▶ Exercise details
Quote exactly the lines from the start of the entries to the one with "Page size: 1667x938.", both ends included.

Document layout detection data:
____________________

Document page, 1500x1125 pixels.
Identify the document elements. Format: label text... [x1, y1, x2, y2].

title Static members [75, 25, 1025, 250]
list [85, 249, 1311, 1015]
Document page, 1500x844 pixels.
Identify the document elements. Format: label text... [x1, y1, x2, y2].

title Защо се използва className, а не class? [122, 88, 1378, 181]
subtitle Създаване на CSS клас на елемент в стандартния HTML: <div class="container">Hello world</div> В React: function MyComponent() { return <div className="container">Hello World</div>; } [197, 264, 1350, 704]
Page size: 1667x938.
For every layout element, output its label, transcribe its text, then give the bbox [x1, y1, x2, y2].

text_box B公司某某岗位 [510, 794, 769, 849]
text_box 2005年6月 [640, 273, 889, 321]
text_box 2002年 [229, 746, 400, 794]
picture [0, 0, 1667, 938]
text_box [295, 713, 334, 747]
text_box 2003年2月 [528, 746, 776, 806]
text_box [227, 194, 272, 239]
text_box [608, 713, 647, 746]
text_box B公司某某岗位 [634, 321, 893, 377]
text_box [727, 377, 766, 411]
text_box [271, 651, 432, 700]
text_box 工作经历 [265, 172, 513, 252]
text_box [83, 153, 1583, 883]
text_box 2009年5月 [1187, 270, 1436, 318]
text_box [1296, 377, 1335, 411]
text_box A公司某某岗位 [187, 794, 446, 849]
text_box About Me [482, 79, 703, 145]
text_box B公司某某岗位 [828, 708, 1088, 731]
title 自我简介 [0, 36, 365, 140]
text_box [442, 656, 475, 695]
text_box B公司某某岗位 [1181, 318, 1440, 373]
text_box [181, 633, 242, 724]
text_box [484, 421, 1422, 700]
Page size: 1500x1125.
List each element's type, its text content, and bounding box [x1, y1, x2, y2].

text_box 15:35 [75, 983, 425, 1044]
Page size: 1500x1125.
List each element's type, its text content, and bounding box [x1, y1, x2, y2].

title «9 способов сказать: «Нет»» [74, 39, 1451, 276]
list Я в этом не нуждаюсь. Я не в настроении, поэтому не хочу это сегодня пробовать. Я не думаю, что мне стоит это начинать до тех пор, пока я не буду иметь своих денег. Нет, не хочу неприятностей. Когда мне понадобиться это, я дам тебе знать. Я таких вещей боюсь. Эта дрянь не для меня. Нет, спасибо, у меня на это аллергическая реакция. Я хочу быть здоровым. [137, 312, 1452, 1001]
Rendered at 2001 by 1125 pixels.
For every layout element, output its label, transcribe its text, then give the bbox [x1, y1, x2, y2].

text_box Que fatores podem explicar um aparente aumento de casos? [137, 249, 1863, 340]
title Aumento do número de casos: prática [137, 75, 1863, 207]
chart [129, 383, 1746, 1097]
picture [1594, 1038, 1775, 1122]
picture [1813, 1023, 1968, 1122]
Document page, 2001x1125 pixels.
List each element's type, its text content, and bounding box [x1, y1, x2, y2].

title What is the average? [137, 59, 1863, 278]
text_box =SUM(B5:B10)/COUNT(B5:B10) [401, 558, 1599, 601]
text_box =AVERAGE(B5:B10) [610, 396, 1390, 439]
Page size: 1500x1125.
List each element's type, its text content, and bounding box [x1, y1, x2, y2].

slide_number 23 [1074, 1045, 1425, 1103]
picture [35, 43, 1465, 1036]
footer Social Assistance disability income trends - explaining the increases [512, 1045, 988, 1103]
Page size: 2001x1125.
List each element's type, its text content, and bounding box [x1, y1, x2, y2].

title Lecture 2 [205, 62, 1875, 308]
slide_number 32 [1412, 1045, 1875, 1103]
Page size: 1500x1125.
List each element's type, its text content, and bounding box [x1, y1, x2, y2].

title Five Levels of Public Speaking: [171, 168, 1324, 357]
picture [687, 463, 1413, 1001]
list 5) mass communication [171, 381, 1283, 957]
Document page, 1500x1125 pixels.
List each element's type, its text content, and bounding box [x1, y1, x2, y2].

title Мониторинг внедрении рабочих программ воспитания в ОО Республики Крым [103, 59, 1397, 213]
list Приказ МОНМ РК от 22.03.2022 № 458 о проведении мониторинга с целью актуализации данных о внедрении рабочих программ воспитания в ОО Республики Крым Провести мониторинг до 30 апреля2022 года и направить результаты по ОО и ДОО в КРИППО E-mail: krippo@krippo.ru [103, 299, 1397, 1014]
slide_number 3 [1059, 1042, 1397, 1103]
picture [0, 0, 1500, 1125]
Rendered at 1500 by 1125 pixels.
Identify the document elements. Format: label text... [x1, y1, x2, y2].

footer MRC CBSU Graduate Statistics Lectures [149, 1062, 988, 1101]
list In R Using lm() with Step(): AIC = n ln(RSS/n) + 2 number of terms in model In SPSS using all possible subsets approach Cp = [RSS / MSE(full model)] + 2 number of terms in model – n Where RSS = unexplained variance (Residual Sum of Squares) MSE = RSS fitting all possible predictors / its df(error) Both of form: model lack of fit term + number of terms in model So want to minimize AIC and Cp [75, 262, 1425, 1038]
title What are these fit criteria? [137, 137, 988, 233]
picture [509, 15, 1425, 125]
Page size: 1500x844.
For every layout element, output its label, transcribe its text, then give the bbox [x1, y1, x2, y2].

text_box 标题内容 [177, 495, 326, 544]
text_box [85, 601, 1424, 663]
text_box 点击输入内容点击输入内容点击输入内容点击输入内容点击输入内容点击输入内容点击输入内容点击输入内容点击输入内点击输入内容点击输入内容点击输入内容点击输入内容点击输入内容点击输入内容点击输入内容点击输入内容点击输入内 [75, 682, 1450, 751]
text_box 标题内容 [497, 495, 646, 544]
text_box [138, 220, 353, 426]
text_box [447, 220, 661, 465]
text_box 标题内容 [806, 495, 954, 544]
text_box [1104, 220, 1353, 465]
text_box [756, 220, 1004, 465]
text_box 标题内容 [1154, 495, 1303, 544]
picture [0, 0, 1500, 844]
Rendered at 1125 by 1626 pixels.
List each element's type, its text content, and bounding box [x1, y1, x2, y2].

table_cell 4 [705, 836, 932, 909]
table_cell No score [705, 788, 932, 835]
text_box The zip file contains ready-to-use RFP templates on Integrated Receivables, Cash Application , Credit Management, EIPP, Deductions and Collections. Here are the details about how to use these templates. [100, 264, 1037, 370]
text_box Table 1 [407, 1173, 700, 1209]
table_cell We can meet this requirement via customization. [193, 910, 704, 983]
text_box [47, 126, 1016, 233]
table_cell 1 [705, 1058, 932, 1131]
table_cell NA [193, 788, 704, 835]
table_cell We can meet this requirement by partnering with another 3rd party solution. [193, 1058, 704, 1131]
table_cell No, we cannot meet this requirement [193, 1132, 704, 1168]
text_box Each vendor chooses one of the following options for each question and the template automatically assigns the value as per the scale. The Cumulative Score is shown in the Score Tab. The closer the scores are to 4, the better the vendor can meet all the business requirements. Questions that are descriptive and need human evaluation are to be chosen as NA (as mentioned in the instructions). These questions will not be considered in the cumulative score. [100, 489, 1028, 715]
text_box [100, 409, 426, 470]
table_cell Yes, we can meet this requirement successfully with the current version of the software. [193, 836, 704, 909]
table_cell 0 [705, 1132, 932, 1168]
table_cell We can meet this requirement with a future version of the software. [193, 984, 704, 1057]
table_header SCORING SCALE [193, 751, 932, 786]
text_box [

____________________

▶ Your response
Document page, 1500x1125 pixels.
Identify the document elements. Format: label text... [x1, y1, x2, y2].

title Static members [75, 25, 1025, 250]
list [85, 249, 1311, 1015]
Document page, 1500x844 pixels.
Identify the document elements. Format: label text... [x1, y1, x2, y2].

title Защо се използва className, а не class? [122, 88, 1378, 181]
subtitle Създаване на CSS клас на елемент в стандартния HTML: <div class="container">Hello world</div> В React: function MyComponent() { return <div className="container">Hello World</div>; } [197, 264, 1350, 704]
Page size: 1667x938.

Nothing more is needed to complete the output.